Why proper preparation matters

Protein structures from public databases are often incomplete or contain elements that are not relevant (e.g. crystallization agents, water molecules, or alternative conformations). Docking with such raw structures may yield distorted conformations or even prevent the docking software from running properly.

In particular, the presence of alternate atom locations, solvent molecules, and missing hydrogens can drastically affect energy calculations or hinder accurate pose prediction in your docking simulations.

How to prepare your system in SAMSON

Thankfully, SAMSON simplifies this cleanup process with its built-in functionality:

  1. Go to Home > Prepare in the SAMSON menu.
  2. Check the following options:
    • Remove alternate locations
    • Remove water/ions/ligands (unless you are purposefully docking around a cofactor)
    • Add hydrogens

Here’s what the preparation dialog looks like:

Prepare the system

Extra tip: fixing incomplete structures

If your structure is missing residues or atoms in side chains, you can use the PDBFixer extension inside SAMSON—particularly helpful for proteins predicted from low-resolution models like AlphaFold.
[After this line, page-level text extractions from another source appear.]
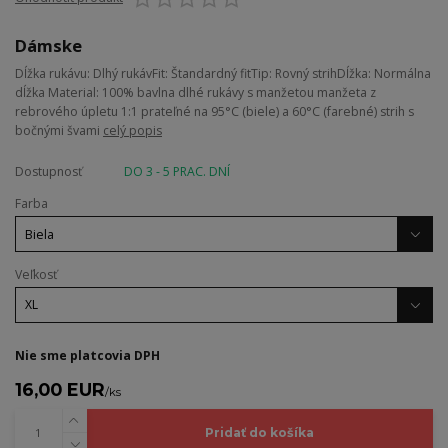
Dámske
Dĺžka rukávu: Dlhý rukávFit: Štandardný fitTip: Rovný strihDĺžka: Normálna
dĺžka Material: 100% bavlna dlhé rukávy s manžetou manžeta z
rebrového úpletu 1:1 prateľné na 95°C (biele) a 60°C (farebné) strih s
bočnými švami
celý popis
Dostupnosť
DO 3 - 5 PRAC. DNÍ
Farba
Veľkosť
Nie sme platcovia DPH
16,00 EUR
/
ks
Pridať do košíka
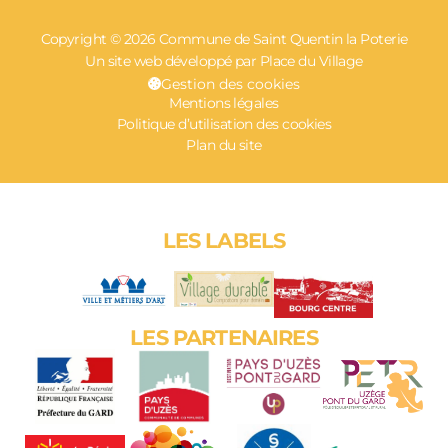
Copyright © 2026 Commune de Saint Quentin la Poterie
Un site web développé par Place du Village
Gestion des cookies
Mentions légales
Politique d’utilisation des cookies
Plan du site
LES LABELS
LES PARTENAIRES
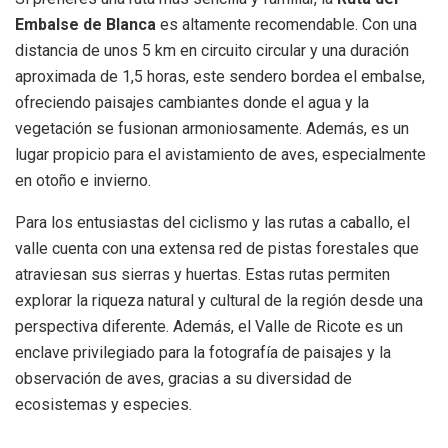
Embalse de Blanca
es altamente recomendable. Con una
distancia de unos 5 km en circuito circular y una duración
aproximada de 1,5 horas, este sendero bordea el embalse,
ofreciendo paisajes cambiantes donde el agua y la
vegetación se fusionan armoniosamente. Además, es un
lugar propicio para el avistamiento de aves, especialmente
en otoño e invierno.
Para los entusiastas del ciclismo y las rutas a caballo, el
valle cuenta con una extensa red de pistas forestales que
atraviesan sus sierras y huertas. Estas rutas permiten
explorar la riqueza natural y cultural de la región desde una
perspectiva diferente. Además, el Valle de Ricote es un
enclave privilegiado para la fotografía de paisajes y la
observación de aves, gracias a su diversidad de
ecosistemas y especies.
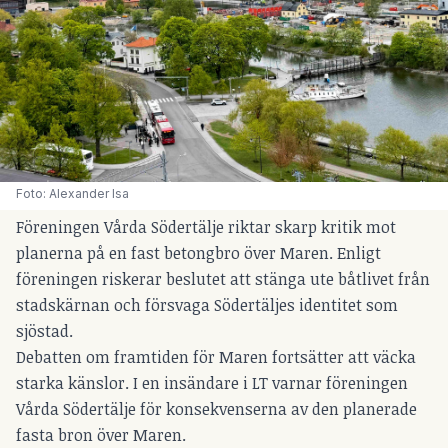
Foto: Alexander Isa
Föreningen Vårda Södertälje riktar skarp kritik mot
planerna på en fast betongbro över Maren. Enligt
föreningen riskerar beslutet att stänga ute båtlivet från
stadskärnan och försvaga Södertäljes identitet som
sjöstad.
Debatten om framtiden för Maren fortsätter att väcka
starka känslor. I en insändare i LT varnar föreningen
Vårda Södertälje för konsekvenserna av den planerade
fasta bron över Maren.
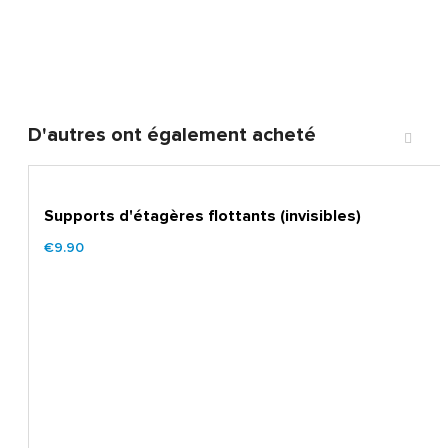
D'autres ont également acheté
Supports d'étagères flottants (invisibles)
€9.90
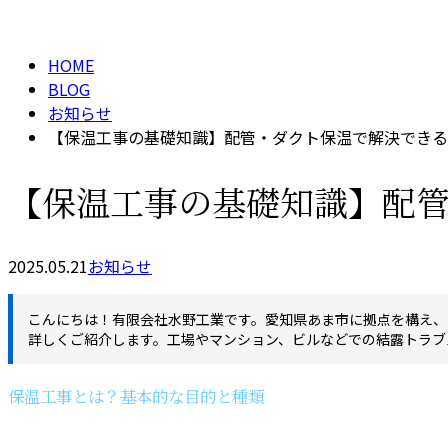
BLOG
HOME
BLOG
お知らせ
【保温工事の基礎知識】配管・ダクト保温で解決できる
【保温工事の基礎知識】配
2025.05.21
お知らせ
こんにちは！有限会社水野工業です。愛知県あま市に拠点を構え、
詳しくご紹介します。工場やマンション、ビルなどでの結露トラブ
保温工事とは？基本的な目的と種類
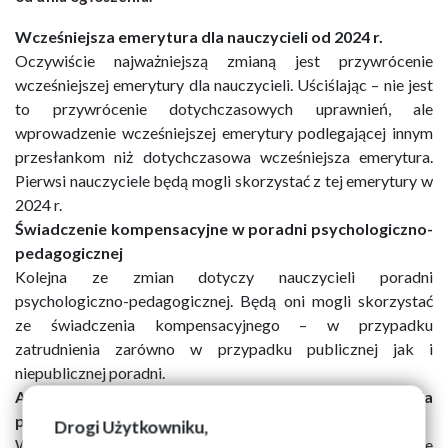
Wcześniejsza emerytura dla nauczycieli od 2024 r.
Oczywiście najważniejszą zmianą jest przywrócenie
wcześniejszej emerytury dla nauczycieli. Uściślając – nie jest
to przywrócenie dotychczasowych uprawnień, ale
wprowadzenie wcześniejszej emerytury podlegającej innym
przesłankom niż dotychczasowa wcześniejsza emerytura.
Pierwsi nauczyciele będą mogli skorzystać z tej emerytury w
2024 r.
Świadczenie kompensacyjne w poradni psychologiczno-
pedagogicznej
Kolejna ze zmian dotyczy nauczycieli poradni
psychologiczno-pedagogicznej. Będą oni mogli skorzystać
ze świadczenia kompensacyjnego – w przypadku
zatrudnienia zarówno w przypadku publicznej jak i
niepublicznej poradni.
Awans zawodowy dla nauczyciela bez przygotowania
pedagogicznego
Drogi Użytkowniku,
W nowelizacji doprecyzowano, że awans zawodowy będzie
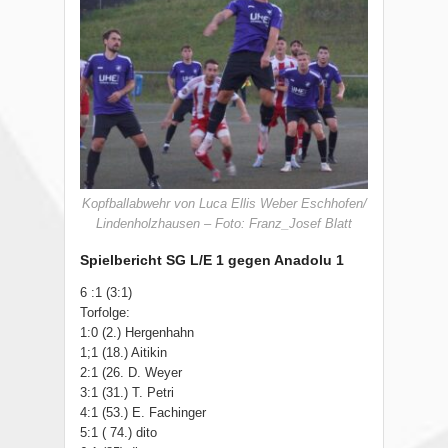
Kopfballabwehr von Luca Ellis Weber Eschhofen/
Lindenholzhausen – Foto: Franz_Josef Blatt
Spielbericht SG L/E 1 gegen Anadolu 1
6 :1 (3:1)
Torfolge:
1:0 (2.) Hergenhahn
1;1 (18.) Aitikin
2:1 (26. D. Weyer
3:1 (31.) T. Petri
4:1 (53.) E. Fachinger
5:1 ( 74.) dito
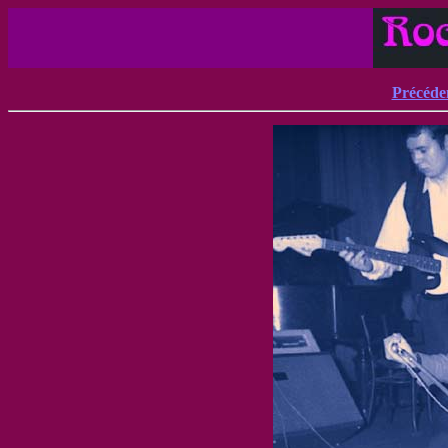
Précéde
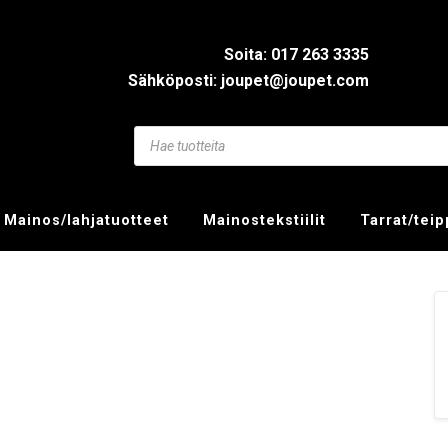
Soita: 017 263 3335
Sähköposti: joupet@joupet.com
Mainos/lahjatuotteet
Mainostekstiilit
Tarrat/tei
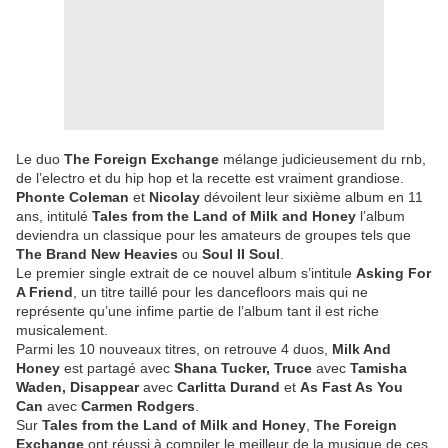
Le duo
The Foreign Exchange
mélange judicieusement du rnb,
de l’electro et du hip hop et la recette est vraiment grandiose.
Phonte Coleman
et
Nicolay
dévoilent leur sixième album en 11
ans, intitulé
Tales from the Land of Milk and Honey
l’album
deviendra un classique pour les amateurs de groupes tels que
The Brand New Heavies
ou
Soul II Soul
.
Le premier single extrait de ce nouvel album s’intitule
Asking For
A Friend
, un titre taillé pour les dancefloors mais qui ne
représente qu’une infime partie de l’album tant il est riche
musicalement.
Parmi les 10 nouveaux titres, on retrouve 4 duos,
Milk And
Honey
est partagé avec
Shana Tucker, Truce
avec
Tamisha
Waden, Disappear
avec
Carlitta Durand
et
As Fast As You
Can
avec
Carmen Rodgers
.
Sur
Tales from the Land of Milk and Honey
,
The Foreign
Exchange
ont réussi à compiler le meilleur de la musique de ces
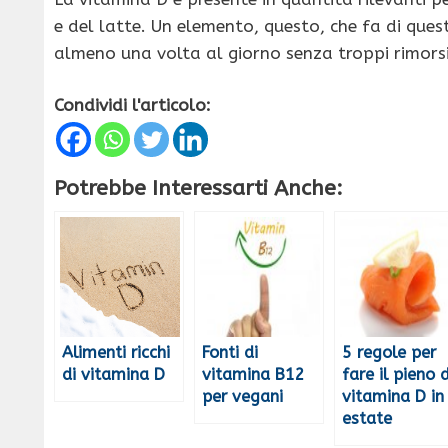
e del latte. Un elemento, questo, che fa di qu
almeno una volta al giorno senza troppi rimorsi
Condividi l'articolo:
Potrebbe Interessarti Anche:
Alimenti ricchi
Fonti di
5 regole per
di vitamina D
vitamina B12
fare il pieno d
per vegani
vitamina D in
estate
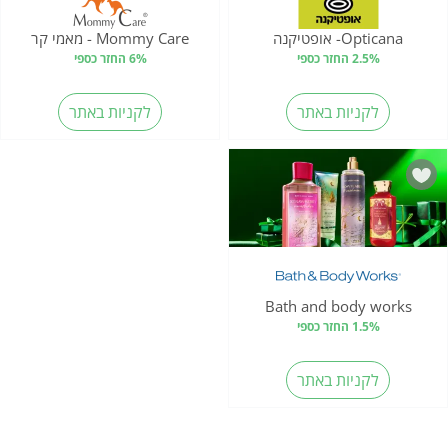
Opticana- אופטיקנה
Mommy Care - מאמי קר
2.5% החזר כספי
6% החזר כספי
לקניות באתר
לקניות באתר
Bath and body works
1.5% החזר כספי
לקניות באתר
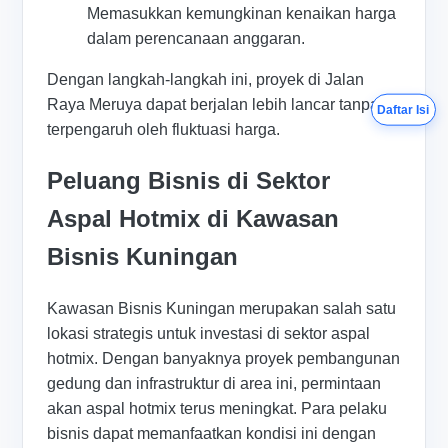
Memasukkan kemungkinan kenaikan harga
dalam perencanaan anggaran.
Dengan langkah-langkah ini, proyek di Jalan
Raya Meruya dapat berjalan lebih lancar tanpa
Daftar Isi
terpengaruh oleh fluktuasi harga.
Peluang Bisnis di Sektor
Aspal Hotmix di Kawasan
Bisnis Kuningan
Kawasan Bisnis Kuningan merupakan salah satu
lokasi strategis untuk investasi di sektor aspal
hotmix. Dengan banyaknya proyek pembangunan
gedung dan infrastruktur di area ini, permintaan
akan aspal hotmix terus meningkat. Para pelaku
bisnis dapat memanfaatkan kondisi ini dengan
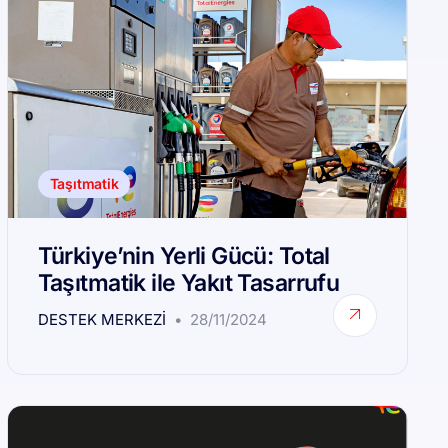
Taşıtmatik
Türkiye’nin Yerli Gücü: Total
Taşıtmatik ile Yakıt Tasarrufu
DESTEK MERKEZI
28/11/2024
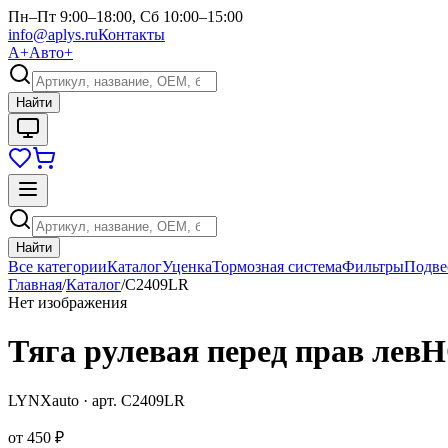
Пн–Пт 9:00–18:00, Сб 10:00–15:00
info@aplys.ru
Контакты
А+
Авто+
Найти
Найти
Все категории
Каталог
Уценка
Тормозная система
Фильтры
Подве
Главная
/
Каталог
/
C2409LR
Нет изображения
Тяга рулевая перед прав лев
LYNXauto
· арт.
C2409LR
от
450 ₽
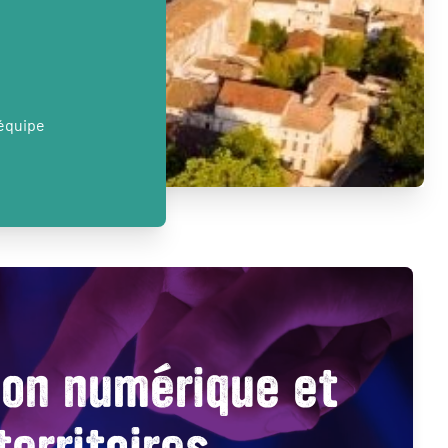
’équipe
ion numérique et
territoires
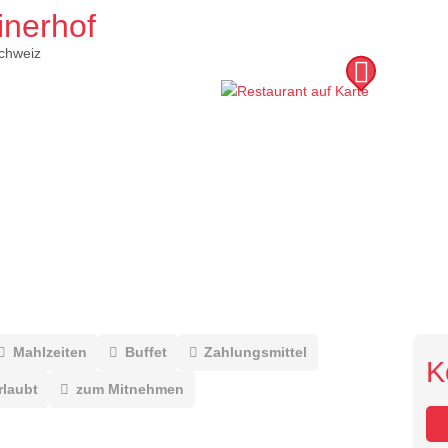
inerhof
chweiz
Mahlzeiten
Buffet
Zahlungsmittel
K
rlaubt
zum Mitnehmen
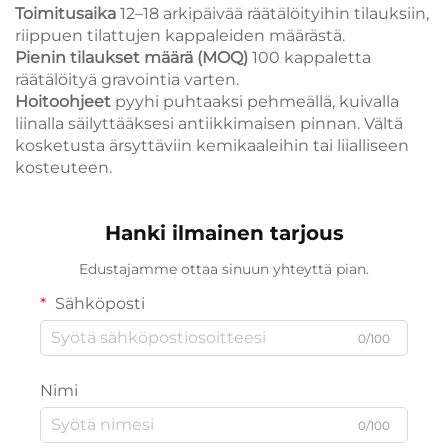
Toimitusaika
12–18 arkipäivää räätälöityihin tilauksiin,
riippuen tilattujen kappaleiden määrästä.
Pienin tilaukset määrä (MOQ)
100 kappaletta
räätälöityä gravointia varten.
Hoitoohjeet
pyyhi puhtaaksi pehmeällä, kuivalla
liinalla säilyttääksesi antiikkimaisen pinnan. Vältä
kosketusta ärsyttäviin kemikaaleihin tai liialliseen
kosteuteen.
Hanki ilmainen tarjous
Edustajamme ottaa sinuun yhteyttä pian.
Sähköposti
0/100
Nimi
0/100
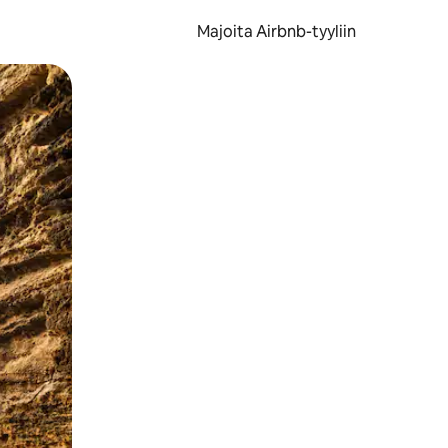
Majoita Airbnb-tyyliin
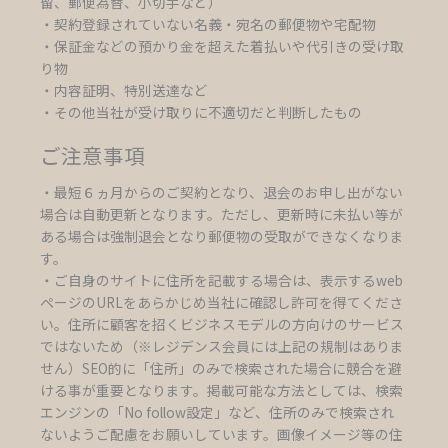
留、郵便為替、小切手など）
・契約登録されていない名義・宛名の郵便物や宅配物
・保証金などの預かり金を超えた着払いや代引きの受け取
り物
・内容証明、特別送達など
・その他当社が受け取りに不適切だと判断したもの
ご注意事項
・最短６ヵ月からのご契約となり、退会のお申し出がない
場合は自動更新となります。ただし、更新時に未払い等が
ある場合は強制退会となり郵便物の受取ができなくなりま
す。
・ご自身のサイトに住所を記載する場合は、表示するweb
ページのURLをあらかじめ当社に確認し許可を得てくださ
い。住所に顧客を招くビジネスモデルの方向けのサービス
ではないため（※レジデンス会員には上記の規制はありま
せん）SEO的に「住所」のみで検索された場合に競合を避
ける事が重要となります。掲載可能な方法としては、検索
エンジンの「No follow設定」など、住所のみで検索され
ないようご配慮をお願いしています。画像イメージ等の住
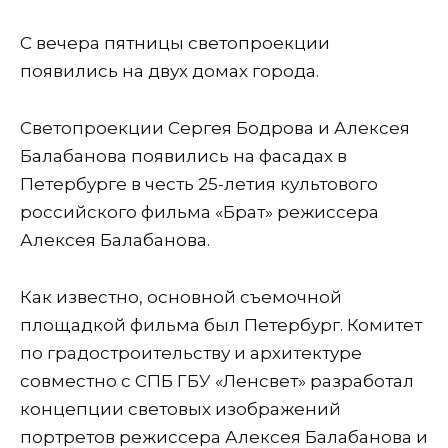
С вечера пятницы светопроекции
появились на двух домах города.
Светопроекции Сергея Бодрова и Алексея
Балабанова появились на фасадах в
Петербурге в честь 25-летия культового
российского фильма «Брат» режиссера
Алексея Балабанова.
Как известно, основной съемочной
площадкой фильма был Петербург. Комитет
по градостроительству и архитектуре
совместно с СПБ ГБУ «Ленсвет» разработал
концепции световых изображений
портретов режиссера Алексея Балабанова и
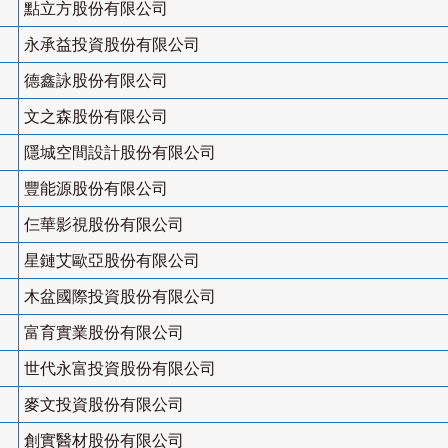
點立方股份有限公司
永承益投資股份有限公司
德鑫詠股份有限公司
文之森股份有限公司
隱城空間設計股份有限公司
豐能源股份有限公司
仨華影視股份有限公司
星鏈艾歐亞股份有限公司
木盆國際投資股份有限公司
富育實業股份有限公司
世代永富投資股份有限公司
麥文投資股份有限公司
創實醫材股份有限公司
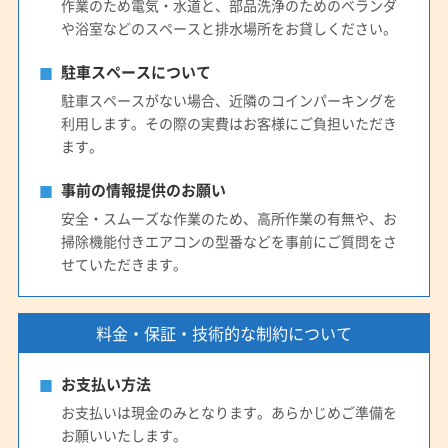
作業のため電気・水道と、部品洗浄のためのベランダ
や浴室などのスペースと排水場所をお貸しください。
駐車スペースについて
駐車スペースがない場合、近隣のコインパーキングを
利用します。その際の実費はお客様にご負担いただき
ます。
事前の情報提供のお願い
安全・スムーズな作業のため、高所作業の有無や、お
掃除機能付きエアコンの型番などを事前にご質問をさ
せていただきます。
料金・保証・技術的な制約について
お支払い方法
お支払いは現金のみとなります。あらかじめご準備を
お願いいたします。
Even better, PDBFixer can add hydrogens for specific pH values depending on your system’s environment.

Visualization for verification

Once your system is prepped, take a moment to visualize the secondary structures using:

  • Visualization > Visual model > Ribbons

This step is helpful to quickly verify if you correctly removed the irrelevant parts of the structure and selected your ligand and receptor correctly.

Good to know

  • The tutorial file provided in SAMSON already includes two pre-processed proteins (2PTC_E and 2PTC_I), with water removed and hydrogens added. This is a great place to practice.

Document with structural models and secondary structures

By ensuring that your system is clean and chemically correct, you not only save time during docking but also increase your chances of generating meaningful, interpretable results.